WHAT YOU WILL DO — Extract the lines that carry the string "fremtiden" from the listing.

GIVEN ENTRIES —
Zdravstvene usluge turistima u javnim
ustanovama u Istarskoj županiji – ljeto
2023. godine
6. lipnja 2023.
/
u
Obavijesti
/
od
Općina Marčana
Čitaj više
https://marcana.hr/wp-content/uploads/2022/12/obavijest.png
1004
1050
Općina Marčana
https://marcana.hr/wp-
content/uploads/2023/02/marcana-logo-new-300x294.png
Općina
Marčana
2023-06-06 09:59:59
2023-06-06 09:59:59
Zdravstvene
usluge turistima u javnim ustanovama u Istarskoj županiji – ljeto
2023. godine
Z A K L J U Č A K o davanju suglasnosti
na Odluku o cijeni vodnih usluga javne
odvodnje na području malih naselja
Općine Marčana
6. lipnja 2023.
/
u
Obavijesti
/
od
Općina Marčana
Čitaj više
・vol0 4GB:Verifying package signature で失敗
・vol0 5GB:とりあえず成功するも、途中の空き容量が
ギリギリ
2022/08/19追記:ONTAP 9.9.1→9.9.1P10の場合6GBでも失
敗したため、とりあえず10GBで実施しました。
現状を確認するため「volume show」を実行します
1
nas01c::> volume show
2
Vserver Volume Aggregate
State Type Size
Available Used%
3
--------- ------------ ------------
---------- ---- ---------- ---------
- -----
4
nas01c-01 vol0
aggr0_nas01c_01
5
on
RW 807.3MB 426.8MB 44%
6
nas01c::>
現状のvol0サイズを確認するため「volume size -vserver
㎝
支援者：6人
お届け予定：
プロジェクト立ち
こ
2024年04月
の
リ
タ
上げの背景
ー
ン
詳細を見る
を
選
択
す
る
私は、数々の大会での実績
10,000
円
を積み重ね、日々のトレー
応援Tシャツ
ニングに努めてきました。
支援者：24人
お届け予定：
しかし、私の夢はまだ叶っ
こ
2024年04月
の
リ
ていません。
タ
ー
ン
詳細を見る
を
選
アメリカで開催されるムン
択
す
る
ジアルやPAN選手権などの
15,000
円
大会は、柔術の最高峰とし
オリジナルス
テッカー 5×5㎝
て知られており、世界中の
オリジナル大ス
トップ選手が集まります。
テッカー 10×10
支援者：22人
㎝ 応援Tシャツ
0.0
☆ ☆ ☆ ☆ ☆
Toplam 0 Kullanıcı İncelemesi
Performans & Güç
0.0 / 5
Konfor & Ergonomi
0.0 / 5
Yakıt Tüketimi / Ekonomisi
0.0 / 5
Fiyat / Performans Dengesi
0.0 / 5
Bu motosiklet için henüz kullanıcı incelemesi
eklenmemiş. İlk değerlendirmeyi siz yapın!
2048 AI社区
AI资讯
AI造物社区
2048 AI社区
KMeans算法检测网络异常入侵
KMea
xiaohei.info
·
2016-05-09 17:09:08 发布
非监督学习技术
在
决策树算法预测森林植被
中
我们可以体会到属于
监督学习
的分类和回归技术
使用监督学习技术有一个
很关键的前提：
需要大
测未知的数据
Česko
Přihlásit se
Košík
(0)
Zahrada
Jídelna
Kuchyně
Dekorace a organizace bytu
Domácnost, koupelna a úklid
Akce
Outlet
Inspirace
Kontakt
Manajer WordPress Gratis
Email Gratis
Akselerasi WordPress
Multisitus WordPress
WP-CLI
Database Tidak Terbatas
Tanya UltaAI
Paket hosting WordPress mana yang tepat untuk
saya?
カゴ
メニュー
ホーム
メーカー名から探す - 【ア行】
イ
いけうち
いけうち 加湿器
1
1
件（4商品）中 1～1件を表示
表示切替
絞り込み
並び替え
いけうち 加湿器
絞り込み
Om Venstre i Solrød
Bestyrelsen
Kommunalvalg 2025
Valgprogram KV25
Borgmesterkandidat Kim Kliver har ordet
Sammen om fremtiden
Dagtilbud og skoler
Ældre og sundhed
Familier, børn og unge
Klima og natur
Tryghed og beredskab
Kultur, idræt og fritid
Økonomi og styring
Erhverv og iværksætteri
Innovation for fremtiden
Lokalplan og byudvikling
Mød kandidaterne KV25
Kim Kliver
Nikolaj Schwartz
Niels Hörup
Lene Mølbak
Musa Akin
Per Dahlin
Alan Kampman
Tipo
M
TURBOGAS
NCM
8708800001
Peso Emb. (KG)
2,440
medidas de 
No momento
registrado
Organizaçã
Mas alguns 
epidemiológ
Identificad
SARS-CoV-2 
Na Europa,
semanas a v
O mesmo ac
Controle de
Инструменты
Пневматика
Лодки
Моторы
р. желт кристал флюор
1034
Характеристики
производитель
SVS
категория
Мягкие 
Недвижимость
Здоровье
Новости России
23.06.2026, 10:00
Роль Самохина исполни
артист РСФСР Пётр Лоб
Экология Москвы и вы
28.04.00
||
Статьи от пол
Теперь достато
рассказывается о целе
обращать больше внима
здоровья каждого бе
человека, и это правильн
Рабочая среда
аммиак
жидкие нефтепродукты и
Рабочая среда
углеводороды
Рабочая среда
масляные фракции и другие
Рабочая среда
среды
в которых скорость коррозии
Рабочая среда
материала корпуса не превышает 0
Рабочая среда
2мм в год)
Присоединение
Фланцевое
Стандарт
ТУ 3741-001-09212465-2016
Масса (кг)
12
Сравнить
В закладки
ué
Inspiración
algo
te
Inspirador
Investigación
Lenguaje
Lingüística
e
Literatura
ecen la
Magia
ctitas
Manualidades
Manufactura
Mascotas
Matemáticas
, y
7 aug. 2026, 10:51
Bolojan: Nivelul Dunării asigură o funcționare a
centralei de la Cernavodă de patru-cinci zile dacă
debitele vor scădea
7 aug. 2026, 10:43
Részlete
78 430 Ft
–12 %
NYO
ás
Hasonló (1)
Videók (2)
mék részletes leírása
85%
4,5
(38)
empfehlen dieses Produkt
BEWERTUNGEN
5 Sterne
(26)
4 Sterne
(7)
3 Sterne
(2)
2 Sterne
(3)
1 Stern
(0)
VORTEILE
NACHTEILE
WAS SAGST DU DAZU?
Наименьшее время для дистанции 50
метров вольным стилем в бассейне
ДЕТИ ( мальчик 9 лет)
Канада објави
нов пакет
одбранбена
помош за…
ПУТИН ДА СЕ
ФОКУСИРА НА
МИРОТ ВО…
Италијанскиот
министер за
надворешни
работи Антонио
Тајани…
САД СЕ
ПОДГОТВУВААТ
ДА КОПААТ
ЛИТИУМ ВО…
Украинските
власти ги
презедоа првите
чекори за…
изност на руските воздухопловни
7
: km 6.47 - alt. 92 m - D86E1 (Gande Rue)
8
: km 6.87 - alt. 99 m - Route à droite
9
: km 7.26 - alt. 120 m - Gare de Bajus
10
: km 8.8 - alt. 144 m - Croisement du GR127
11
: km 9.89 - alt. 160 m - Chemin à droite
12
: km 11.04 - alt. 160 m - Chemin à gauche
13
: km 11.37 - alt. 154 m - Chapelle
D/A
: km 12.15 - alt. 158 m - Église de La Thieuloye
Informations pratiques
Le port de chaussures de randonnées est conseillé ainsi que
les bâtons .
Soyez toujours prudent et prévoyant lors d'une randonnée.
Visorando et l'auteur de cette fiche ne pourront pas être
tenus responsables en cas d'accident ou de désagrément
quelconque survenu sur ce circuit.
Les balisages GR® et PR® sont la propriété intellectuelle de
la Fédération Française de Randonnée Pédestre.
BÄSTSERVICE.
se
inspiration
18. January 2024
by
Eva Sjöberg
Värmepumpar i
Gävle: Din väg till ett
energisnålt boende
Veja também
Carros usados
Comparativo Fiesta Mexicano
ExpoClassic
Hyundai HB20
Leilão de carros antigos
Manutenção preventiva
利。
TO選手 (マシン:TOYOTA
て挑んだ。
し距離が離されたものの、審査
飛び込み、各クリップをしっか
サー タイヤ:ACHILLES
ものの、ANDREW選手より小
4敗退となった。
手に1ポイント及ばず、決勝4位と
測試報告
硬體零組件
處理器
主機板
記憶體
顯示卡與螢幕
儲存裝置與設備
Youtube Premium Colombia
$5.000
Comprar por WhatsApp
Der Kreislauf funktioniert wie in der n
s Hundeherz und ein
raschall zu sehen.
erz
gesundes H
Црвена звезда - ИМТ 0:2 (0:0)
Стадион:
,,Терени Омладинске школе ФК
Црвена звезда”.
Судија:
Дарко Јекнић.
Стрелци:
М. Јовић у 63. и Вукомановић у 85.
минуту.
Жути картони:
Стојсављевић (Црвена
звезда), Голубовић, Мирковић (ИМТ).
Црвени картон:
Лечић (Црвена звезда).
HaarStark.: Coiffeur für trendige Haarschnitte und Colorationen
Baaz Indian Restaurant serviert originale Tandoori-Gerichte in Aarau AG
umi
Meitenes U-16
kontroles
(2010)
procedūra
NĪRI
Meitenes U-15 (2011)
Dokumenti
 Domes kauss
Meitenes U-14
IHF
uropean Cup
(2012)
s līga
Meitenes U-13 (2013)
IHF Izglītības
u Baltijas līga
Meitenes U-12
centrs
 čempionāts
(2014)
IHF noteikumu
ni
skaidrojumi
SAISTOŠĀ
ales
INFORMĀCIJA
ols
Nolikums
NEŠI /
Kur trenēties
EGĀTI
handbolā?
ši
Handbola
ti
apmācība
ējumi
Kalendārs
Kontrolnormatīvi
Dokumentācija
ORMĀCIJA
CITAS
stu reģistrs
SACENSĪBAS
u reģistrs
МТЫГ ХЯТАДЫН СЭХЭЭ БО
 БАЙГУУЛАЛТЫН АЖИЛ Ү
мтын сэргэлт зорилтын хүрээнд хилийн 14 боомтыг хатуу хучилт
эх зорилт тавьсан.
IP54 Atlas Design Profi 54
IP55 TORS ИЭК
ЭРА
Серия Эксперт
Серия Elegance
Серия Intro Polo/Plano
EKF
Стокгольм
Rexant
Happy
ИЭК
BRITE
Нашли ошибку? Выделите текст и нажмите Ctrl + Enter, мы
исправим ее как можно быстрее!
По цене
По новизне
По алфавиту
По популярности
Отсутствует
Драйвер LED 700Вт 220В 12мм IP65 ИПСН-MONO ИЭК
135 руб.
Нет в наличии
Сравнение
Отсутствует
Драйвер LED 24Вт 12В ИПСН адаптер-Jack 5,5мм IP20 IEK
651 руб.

PROBLEM SOLUTION —
Sammen om fremtiden
Innovation for fremtiden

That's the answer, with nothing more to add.